RECORD EXTRACTS below:

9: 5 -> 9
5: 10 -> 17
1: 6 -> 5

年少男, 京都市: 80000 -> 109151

End of RECORD EXTRACTS.
RECORD EXTRACTS below:

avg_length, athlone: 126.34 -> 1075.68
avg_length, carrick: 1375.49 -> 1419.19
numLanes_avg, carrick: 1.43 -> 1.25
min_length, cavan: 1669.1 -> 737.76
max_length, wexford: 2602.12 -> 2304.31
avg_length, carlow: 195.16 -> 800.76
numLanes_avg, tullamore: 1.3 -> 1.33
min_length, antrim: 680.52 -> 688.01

End of RECORD EXTRACTS.

_TASK BRIEF_: Please find all lines of the entries that hold the string "carrick" and copy them.

_SOLUTION TO THE EXERCISE_:
avg_length, carrick: 1375.49 -> 1419.19
numLanes_avg, carrick: 1.43 -> 1.25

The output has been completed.